[Camera calibration parameters]
════════════════

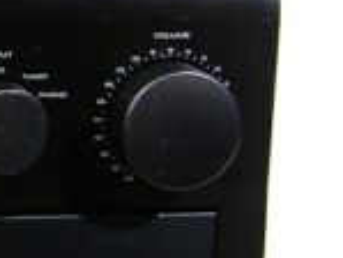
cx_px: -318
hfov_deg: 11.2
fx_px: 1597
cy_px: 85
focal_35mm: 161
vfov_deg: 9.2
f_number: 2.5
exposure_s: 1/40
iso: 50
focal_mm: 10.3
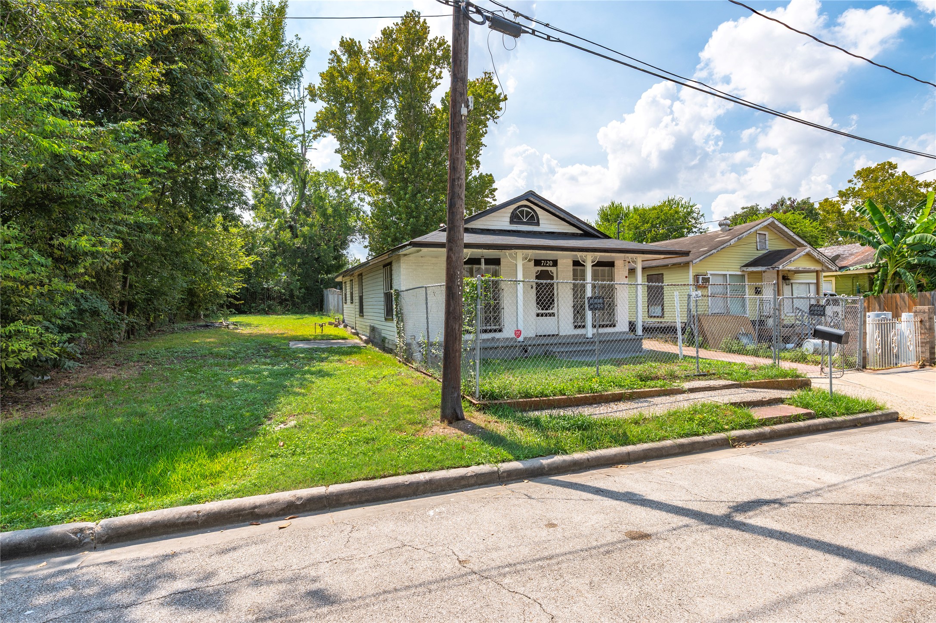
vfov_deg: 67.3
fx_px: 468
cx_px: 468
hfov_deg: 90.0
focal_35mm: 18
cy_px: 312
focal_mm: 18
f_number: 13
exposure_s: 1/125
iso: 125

════════════════

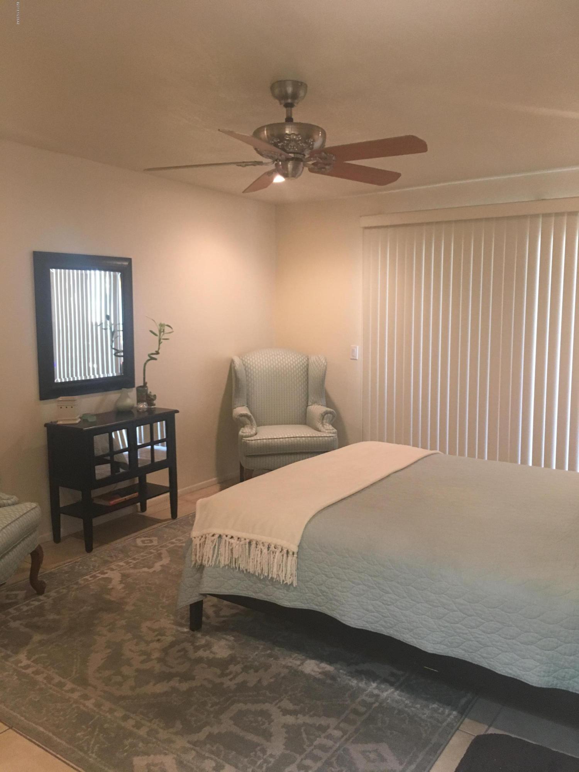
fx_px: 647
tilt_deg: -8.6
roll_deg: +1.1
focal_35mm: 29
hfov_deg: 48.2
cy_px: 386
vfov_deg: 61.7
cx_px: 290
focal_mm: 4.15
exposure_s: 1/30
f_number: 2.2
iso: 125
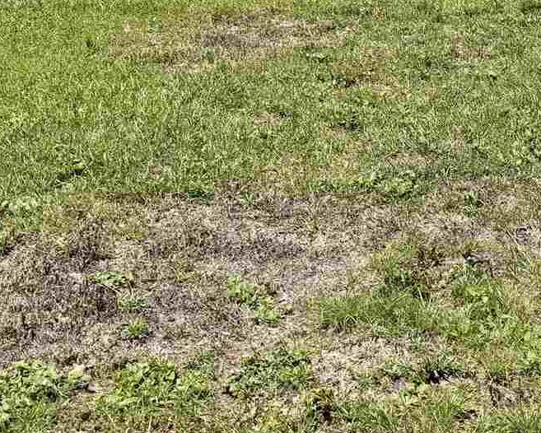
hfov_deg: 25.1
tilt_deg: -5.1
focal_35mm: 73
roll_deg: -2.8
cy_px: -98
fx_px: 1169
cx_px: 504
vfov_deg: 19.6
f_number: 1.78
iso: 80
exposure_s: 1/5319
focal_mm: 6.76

════════════════

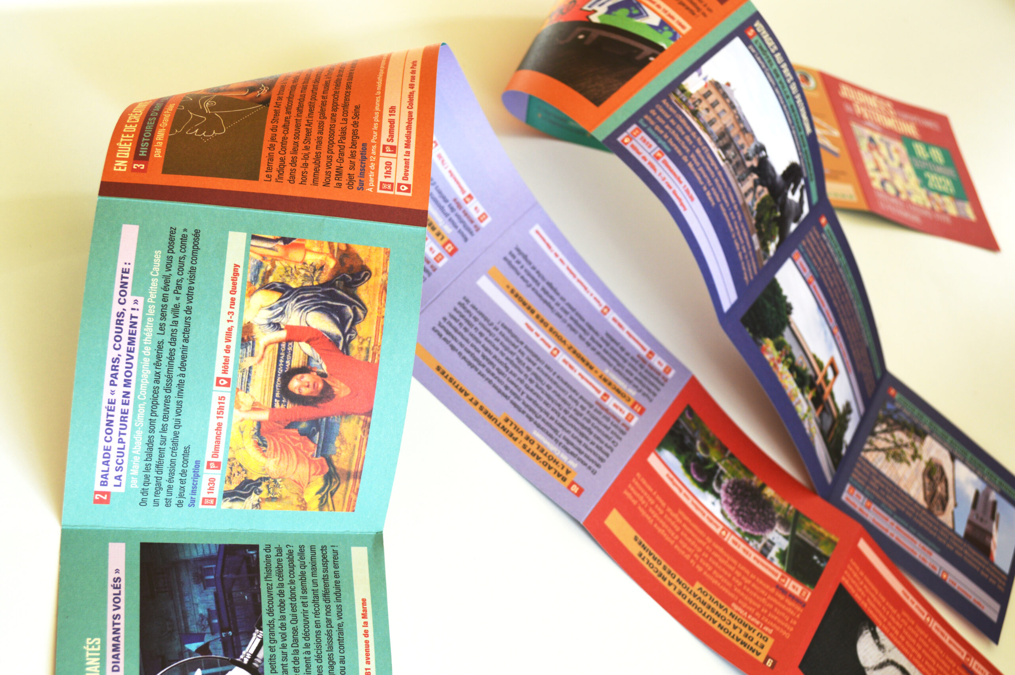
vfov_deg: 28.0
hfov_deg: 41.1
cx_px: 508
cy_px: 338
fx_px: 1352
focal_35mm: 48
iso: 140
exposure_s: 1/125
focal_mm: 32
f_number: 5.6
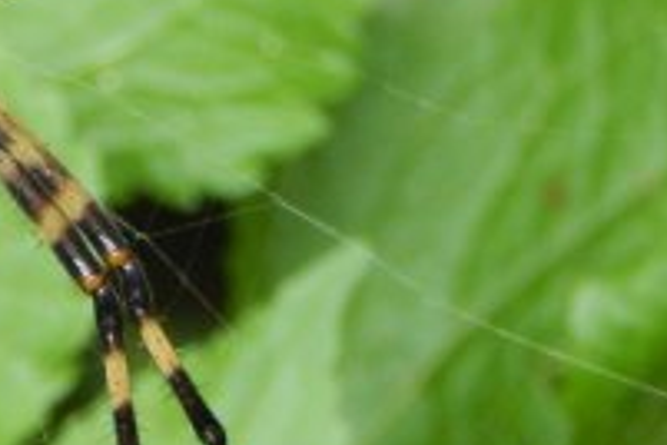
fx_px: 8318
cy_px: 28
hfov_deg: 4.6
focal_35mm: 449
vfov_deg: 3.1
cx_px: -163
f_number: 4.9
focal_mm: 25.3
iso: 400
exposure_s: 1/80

════════════════

● INSTRUCTIONS TO FOLLOW: Give back precisely the lines above that start at the line containing "tilt_deg: -5.1" and end at the line containing "focal_mm: 6.76", inclusive. No other lines belong in the output.

● RESPONSE AREA:
tilt_deg: -5.1
focal_35mm: 73
roll_deg: -2.8
cy_px: -98
fx_px: 1169
cx_px: 504
vfov_deg: 19.6
f_number: 1.78
iso: 80
exposure_s: 1/5319
focal_mm: 6.76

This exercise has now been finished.